Bush being wired could explain his odd speech cadence that has always puzzled me. He hesitates mid-sentences in such an inappropriate way. If he is being fed his lines, this would explain his pause patterns.

Its one thing to use a wire in public speeches instead of a teleprompter (his dyslexia is a real reading handicap). It's another thing to use it during a debate where thinking on one's feet is a real test and where rules against cheat sheets and notes are prohibited.
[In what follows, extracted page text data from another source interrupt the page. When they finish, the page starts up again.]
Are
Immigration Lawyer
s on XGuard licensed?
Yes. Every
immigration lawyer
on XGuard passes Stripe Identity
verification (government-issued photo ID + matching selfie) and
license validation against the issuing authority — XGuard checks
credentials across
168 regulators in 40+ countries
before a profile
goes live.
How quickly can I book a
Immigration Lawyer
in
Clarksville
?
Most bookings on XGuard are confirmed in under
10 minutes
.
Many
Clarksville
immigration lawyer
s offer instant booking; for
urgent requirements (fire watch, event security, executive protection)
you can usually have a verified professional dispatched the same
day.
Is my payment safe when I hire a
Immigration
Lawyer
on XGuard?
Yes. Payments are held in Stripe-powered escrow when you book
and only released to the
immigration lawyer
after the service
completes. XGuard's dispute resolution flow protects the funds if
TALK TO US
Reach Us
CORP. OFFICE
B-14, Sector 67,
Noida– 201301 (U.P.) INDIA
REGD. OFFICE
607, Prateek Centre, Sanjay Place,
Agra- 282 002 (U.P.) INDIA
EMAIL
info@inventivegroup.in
Shame on Bush if he was wired during the debates. That's like fixing a fight or a game. Athletes have gone to jail or been fined and banned from sport for such crimes. Maybe Martha Stewart can fix up a cell for Bush in Camp Cupcake.

BBB
0 Replies
 
squinney
 
  1  
Reply Sun 10 Oct, 2004 01:33 pm
Did anyone listen to the video? Any opinions?